Room for disagreement: Justices Karakatsanis and Martin dissented, writing that an accused who raises a language issue for the first time on appeal should be forced to prove a miscarriage of justice. Otherwise, they could game the system.

Big picture: A Quebec judge is concerned about the same language rights for different reasons. A law taking effect June 1 requires Quebec courts to translate English judgments into French before releasing them. Concerned that the rule delays timely justice for English-language litigants, Judge Dennis Galiatsatos raised a constitutional challenge on his own motion. And he took exception to Quebec challenging that approach:

To be abundantly clear, the amendment impacts how and when a judgment may be rendered... It goes to one of the judge’s core functions, exercised almost weekly. This is far from a purely intellectual exercise being raised out of caprice or boredom. With great respect, it is surprising that the Quebec Attorney-General’s Office objects to the judge raising the issue. It is akin to opening a shoe store and then recoiling at the fact that a customer would dare discuss how shoelaces are tied.

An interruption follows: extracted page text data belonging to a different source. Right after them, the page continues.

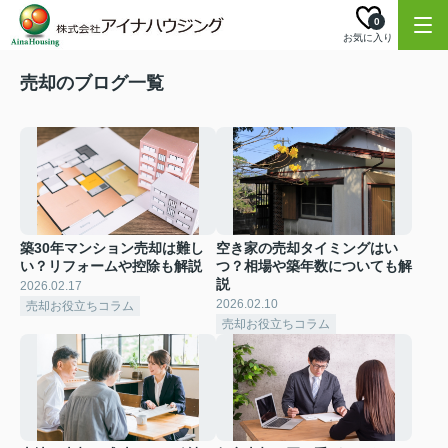
0
お気に入り
売却のブログ一覧
築30年マンション売却は難し
空き家の売却タイミングはい
い？リフォームや控除も解説
つ？相場や築年数についても解
説
2026.02.17
2026.02.10
売却お役立ちコラム
売却お役立ちコラム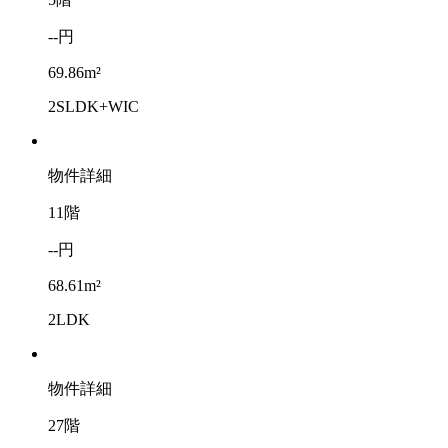
--円
69.86m²
2SLDK+WIC
物件詳細
11階
--円
68.61m²
2LDK
物件詳細
27階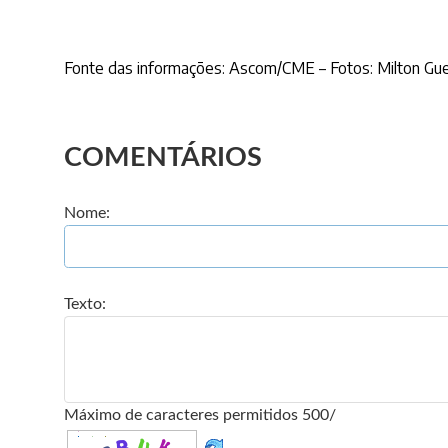
Fonte das informações: Ascom/CME – Fotos: Milton Gue
COMENTÁRIOS
Nome:
Texto:
Máximo de caracteres permitidos 500/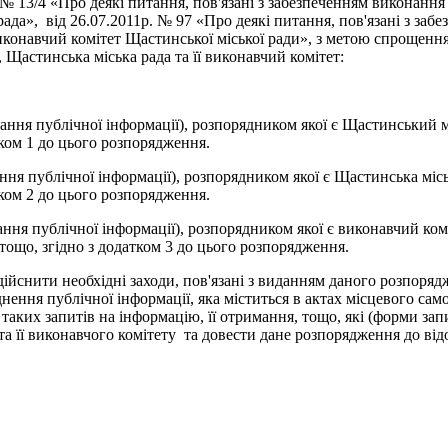
 № 13/4 «Про деякі питання, пов'язані з забезпеченням виконанн
рада», від 26.07.2011р. № 97 «Про деякі питання, пов'язані з за
виконавчий комітет Щастинської міської ради», з метою спрощен
Щастинська міська рада та її виконавчий комітет:
ння публічної інформації), розпорядником якої є Щастинський 
тком 1 до цього розпорядження.
ня публічної інформації), розпорядником якої є Щастинська міс
тком 2 до цього розпорядження.
ня публічної інформації), розпорядником якої є виконавчий комі
тощо, згідно з додатком 3 до цього розпорядження.
дійснити необхідні заходи, пов'язані з виданням даного розпоря
нення публічної інформації, яка міститься в актах місцевого с
ких запитів на інформацію, її отримання, тощо, які (форми запи
та її виконавчого комітету та довести дане розпорядження до ві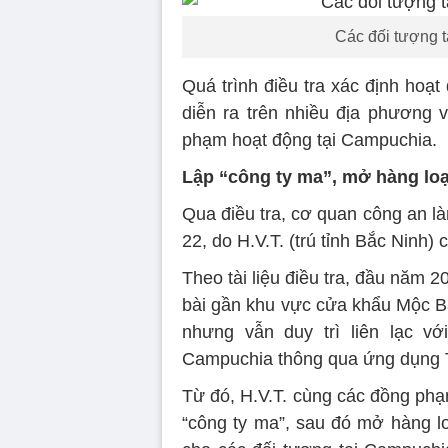
Các đối tượng 
Quá trình điều tra xác định hoạ
diễn ra trên nhiều địa phương 
phạm hoạt động tại Campuchia.
Lập “công ty ma”, mở hàng loạ
Qua điều tra, cơ quan công an là
22, do H.V.T. (trú tỉnh Bắc Ninh)
Theo tài liệu điều tra, đầu năm 
bài gần khu vực cửa khẩu Mộc Bà
nhưng vẫn duy trì liên lạc v
Campuchia thông qua ứng dụng 
Từ đó, H.V.T. cùng các đồng phạ
“công ty ma”, sau đó mở hàng lo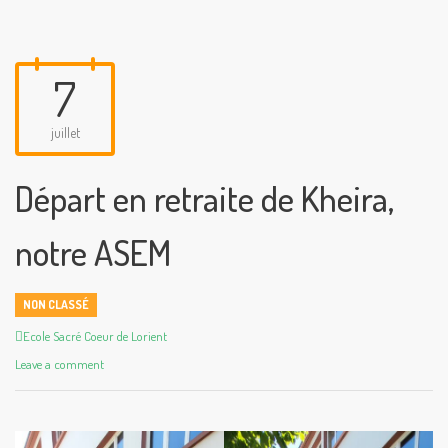
7
juillet
Départ en retraite de Kheira,
notre ASEM
NON CLASSÉ
Author
Ecole Sacré Coeur de Lorient
Leave a comment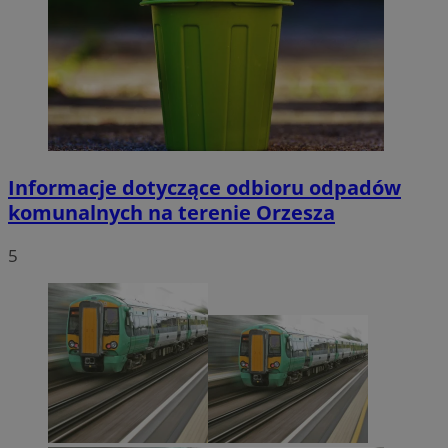
Informacje dotyczące odbioru odpadów
komunalnych na terenie Orzesza
5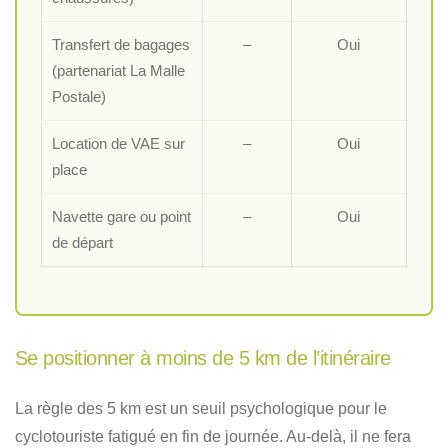
Transfert de bagages
–
Oui
(partenariat La Malle
Postale)
Location de VAE sur
–
Oui
place
Navette gare ou point
–
Oui
de départ
Se positionner à moins de 5 km de l’itinéraire
La règle des 5 km est un seuil psychologique pour le
cyclotouriste fatigué en fin de journée. Au-delà, il ne fera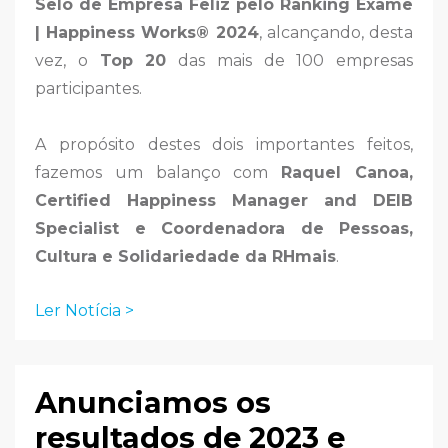
Selo de Empresa Feliz pelo Ranking Exame
| Happiness Works® 2024
, alcançando, desta
vez, o
Top 20
das mais de 100 empresas
participantes.
A propósito destes dois importantes feitos,
fazemos um balanço com
Raquel Canoa,
Certified Happiness Manager and DEIB
Specialist e Coordenadora de Pessoas,
Cultura e Solidariedade da RHmais
.
Ler Notícia >
Anunciamos os
resultados de 2023 e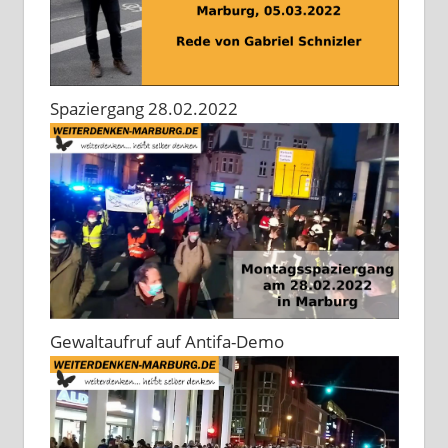
Spaziergang 28.02.2022
Gewaltaufruf auf Antifa-Demo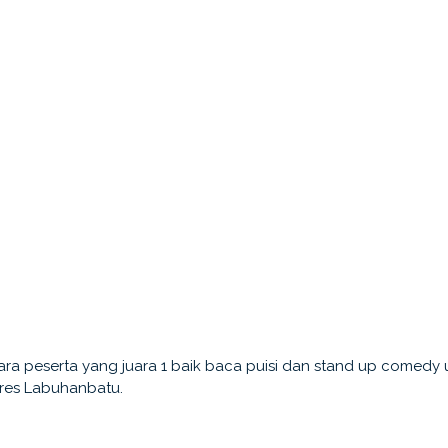
 peserta yang juara 1 baik baca puisi dan stand up comedy u
res Labuhanbatu.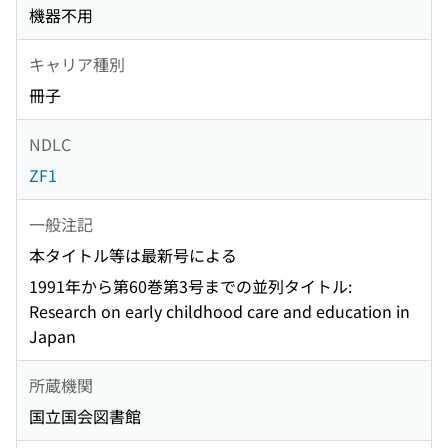
機器不用
キャリア種別
冊子
NDLC
ZF1
一般注記
本タイトル等は最新号による
1991年から第60巻第3号までの並列タイトル:
Research on early childhood care and education in
Japan
所蔵機関
国立国会図書館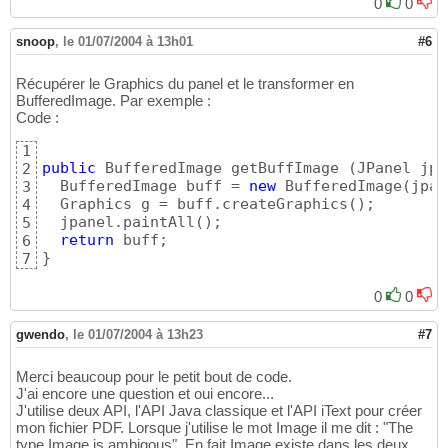
0
0
snoop
,
le 01/07/2004 à 13h01
#6
Récupérer le Graphics du panel et le transformer en
BufferedImage. Par exemple :
Code :
1
public
 BufferedImage getBuffImage 
(
JPanel jpa
2
  BufferedImage buff = 
new
 BufferedImage
(
jpan
3
  Graphics g = buff.createGraphics
(
)
;

4
  jpanel.paintAll
(
)
;

5
return
6
}
7
0
0
gwendo
,
le 01/07/2004 à 13h23
#7
Merci beaucoup pour le petit bout de code.
J'ai encore une question et oui encore...
J'utilise deux API, l'API Java classique et l'API iText pour créer
mon fichier PDF. Lorsque j'utilise le mot Image il me dit : "The
type Image is ambigous". En fait Image existe dans les deux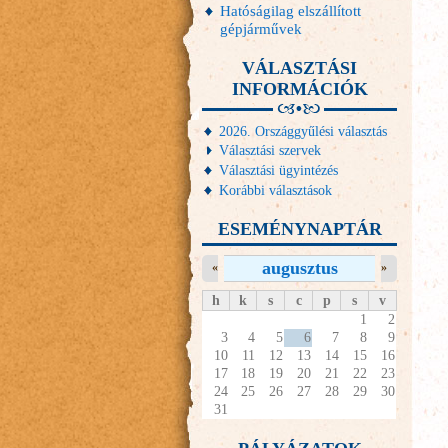
Hatóságilag elszállított
gépjárművek
VÁLASZTÁSI
INFORMÁCIÓK
2026. Országgyűlési választás
Választási szervek
Választási ügyintézés
Korábbi választások
ESEMÉNYNAPTÁR
augusztus
«
»
h
k
s
c
p
s
v
1
2
3
4
5
6
7
8
9
10
11
12
13
14
15
16
17
18
19
20
21
22
23
24
25
26
27
28
29
30
31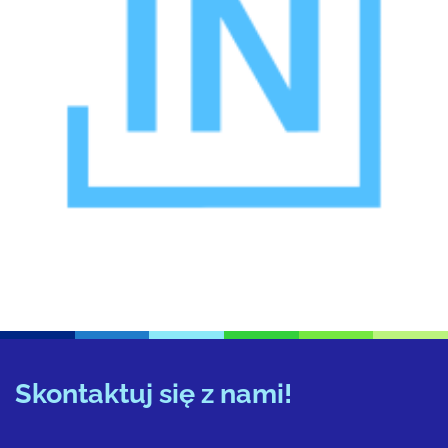
Skontaktuj się z nami!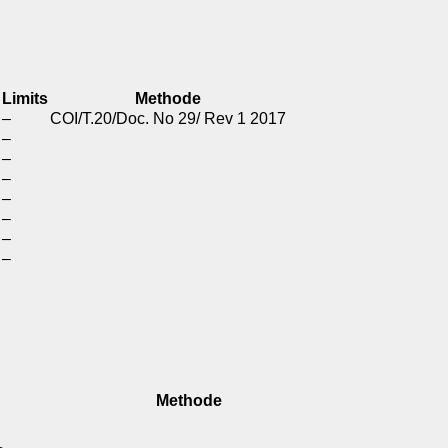
Limits
Methode
–
COI/T.20/Doc. No
29/ Rev 1 2017
–
–
–
–
–
–
–
Methode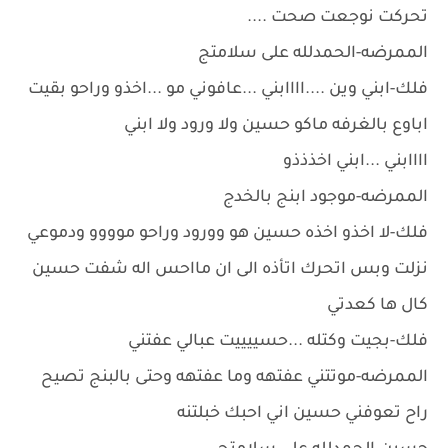
تحركت نوجعت صحت ....
الممرضه-الحمدلله على سلامتج
فلك-ابني وين ....اااابني ...عافوني مو ...اخذو وراحو بقيت
اباوع بالغرفه ماكو حسين ولا ورود ولا ابني
اااابني ...ابني اخذذذو
الممرضه-موجود ابنج بالخدج
فلك-لا اخذو اخذه حسين هو وورود وراحو موووو ودموعي
نزلت وبس اتحرك اتأذه الى ان مااحس اله شفت حسين
كال ها كعدتي
فلك-بجيت وكتله ...حسييييت عبالي عفتني
الممرضه-موتتني عفتهه وما عفتهه وحتى بالبنج تصيح
راح تعوفني حسين اني احبك خبلتنه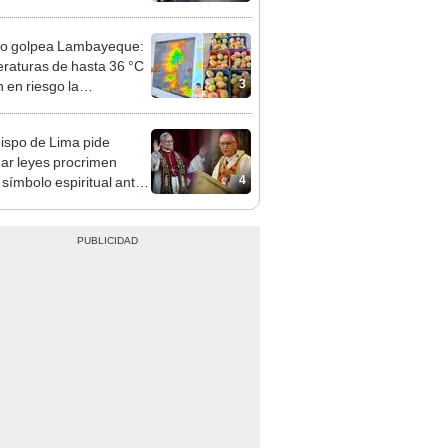
nso del 6 de agosto
ño golpea Lambayeque:
raturas de hasta 36 °C
3
 en riesgo la
cción de mango y palta
ispo de Lima pide
ar leyes procrimen
4
símbolo espiritual ante
sita del papa León XIV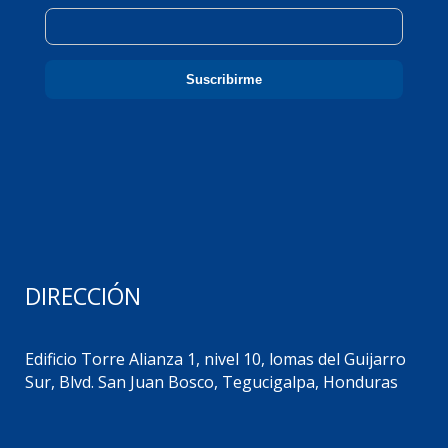
DIRECCIÓN
Edificio Torre Alianza 1, nivel 10, lomas del Guijarro
Sur, Blvd. San Juan Bosco, Tegucigalpa, Honduras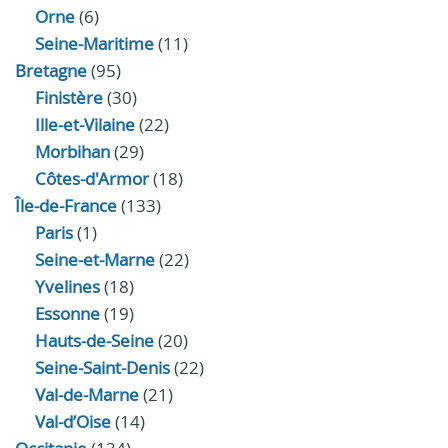
Orne
(6)
Seine-Maritime
(11)
Bretagne
(95)
Finistère
(30)
Ille-et-Vilaine
(22)
Morbihan
(29)
Côtes-d'Armor
(18)
Île-de-France
(133)
Paris
(1)
Seine-et-Marne
(22)
Yvelines
(18)
Essonne
(19)
Hauts-de-Seine
(20)
Seine-Saint-Denis
(22)
Val-de-Marne
(21)
Val-d’Oise
(14)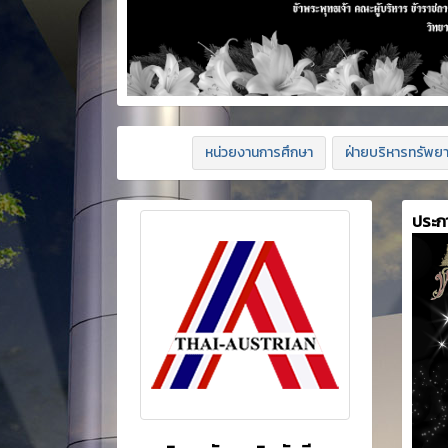
หน่วยงานการศึกษา
ฝ่ายบริหารทรัพย
ประก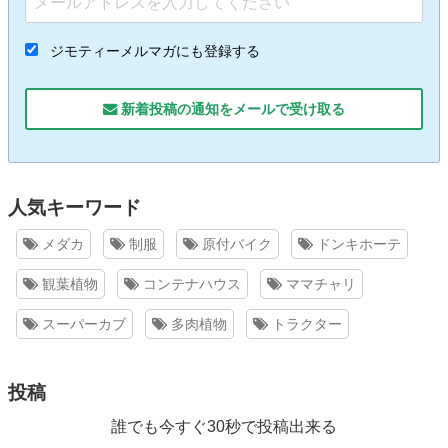
ジモティーメルマガにも登録する
新着投稿の通知をメールで受け取る
人気キーワード
メダカ
制服
原付バイク
ドンキホーテ
観葉植物
コンテナハウス
ママチャリ
スーパーカブ
多肉植物
トラクター
投稿
誰でも今すぐ30秒で投稿出来る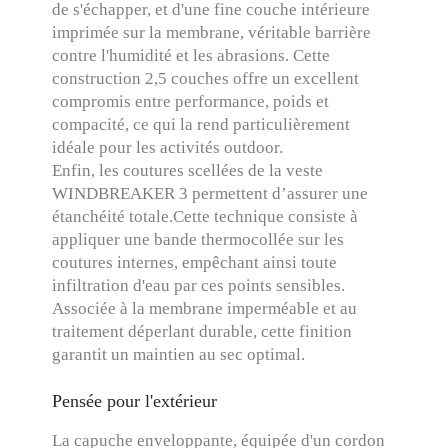
de s'échapper, et d'une fine couche intérieure
imprimée sur la membrane, véritable barrière
contre l'humidité et les abrasions. Cette
construction 2,5 couches offre un excellent
compromis entre performance, poids et
compacité, ce qui la rend particulièrement
idéale pour les activités outdoor.
Enfin, les coutures scellées de la veste
WINDBREAKER 3 permettent d’assurer une
étanchéité totale.Cette technique consiste à
appliquer une bande thermocollée sur les
coutures internes, empêchant ainsi toute
infiltration d'eau par ces points sensibles.
Associée à la membrane imperméable et au
traitement déperlant durable, cette finition
garantit un maintien au sec optimal.
Pensée pour l'extérieur
La capuche enveloppante, équipée d'un cordon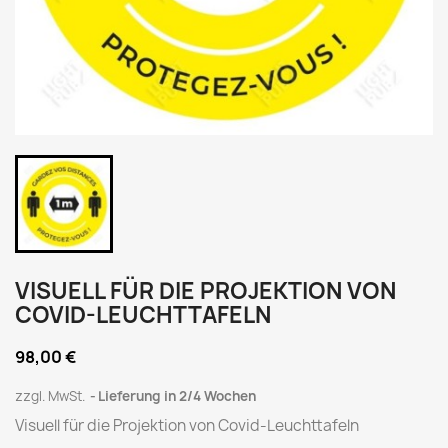
VISUELL FÜR DIE PROJEKTION VON
COVID-LEUCHTTAFELN
98,00 €
zzgl. MwSt.
Lieferung in 2/4 Wochen
Visuell für die Projektion von Covid-Leuchttafeln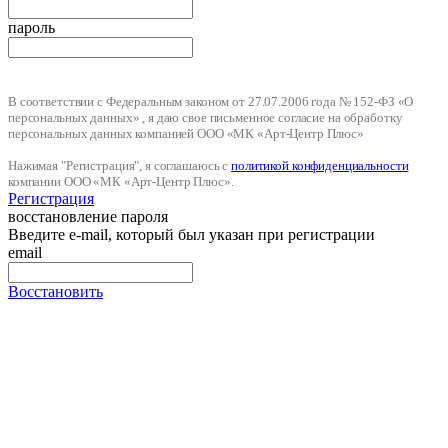
пароль
В соответствии с Федеральным законом от 27.07.2006 года № 152-ФЗ «О
персональных данных» , я даю свое письменное согласие на обработку
персональных данных компанией ООО «МК «Арт-Центр Плюс»
Нажимая "Регистрация", я соглашаюсь с
политикой конфиденциальности
компании ООО «МК «Арт-Центр Плюс».
Регистрация
восстановление пароля
Введите e-mail, который был указан при регистрации
email
Восстановить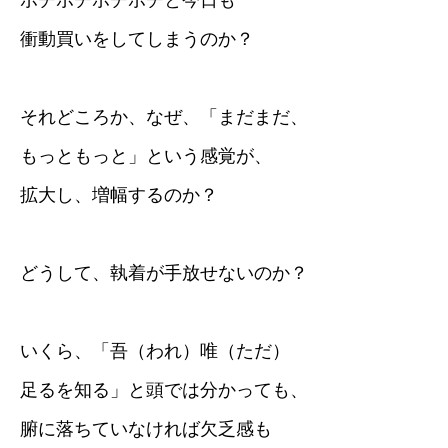
ポチポチポチポチと今日も
衝動買いをしてしまうのか？
それどころか、なぜ、「まだまだ、
もっともっと」という感覚が、
拡大し、増幅するのか？
どうして、執着が手放せないのか？
いくら、「吾（われ）唯（ただ）
足るを知る」と頭では分かっても、
腑に落ちていなければ欠乏感も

R. c. Pryde, 2024 QCCQ 1544 at para 38



📇 On the heels of the foreign interference inquiry’s interim report, the federal government debuted a foreign influence transparency registry.

🌳 The Competition Bureau is investigating Lululemon for greenwashing.

📸 BC’s Civil Resolution Tribunal published its first decision under the province’s Intimate Images Protection Act. The tribunal awarded $5,000 in damages after a man shared two intimate images without consent. The decision covers several points of uncertainty under the new legislation, including the concept of “nearly nude” images:

The [Act] does not define [“nearly nude”], and it is somewhat ambiguous.

I find that there are two components that inform whether a person is “nearly nude” in an image. First, to state the obvious, the term “nearly nude” requires that the person not be wearing very much clothing. However, I find that the term “nearly nude” is not characterized by the amount of clothing alone. The context for the image’s creation is crucial. To take the example above, surreptitious footage from a changeroom of a woman trying on a bikini would likely be an intimate image, whereas a photo of a public beach that includes a distant shot of the same woman in the same bikini likely would not be.

B.D.S. v. M.W, 2024 BCCRT 410 at paras 35-36

💉 New Brunswick is delaying the controversial legislation that would let authorities force people into drug addiction treatment.

↩️ After a lukewarm reception for the first draft, Alberta promised to amend its proposed legislation expanding the province’s power over municipal governments. The current draft lets the province remove elected city councillors if it’s in the “public interest”. Premier Smith said the amendments will spell out criteria to limit that broad discretion.

🛩️ The Manitoba Court of Appeal dismissed Peter Nygard’s extradition appeal. He’ll face sex trafficking charges in New York (as soon as he wraps up all of his outstanding sexual assault matters here in Canada).

🏠 The Supreme Court is releasing an expropriation decision on Friday.

Beyond the border

📱 Is Snapchat a human right? A man in Norway thinks so. A court banned him from the app for two years after he used it to groom children. He’s now challenging the ban, arguing that his right to free expression includes the right to use social media.


Don’t use your spouse’s consulting firm to hire expert witnesses. Justice Edwards of Ontario’s Superior Court of Justice ordered a mistrial late last year after a lawyer’s conflict of interest came to light mid-trial. Now he has ordered the lawyer to shoulder the costs of that mistrial:

I fully understand that my decision may have an impact on Ms. Masgras’ reputation. Her reputation and the reputation of any lawyer is something that must be assiduously guarded by the lawyer. Once a reputation is lost it is difficult to regain. Ms. Masgras must reflect on what she did that caused the mistrial as well as this court’s order in awarding costs against her. It will be up to Ms. Masgras to regain the confidence of the court.

Ashrafian v. Kavarana, 2024 ONSC 2420 at para 55


Dylan Gibbs

That’s all for today. Govern yourself accordingly.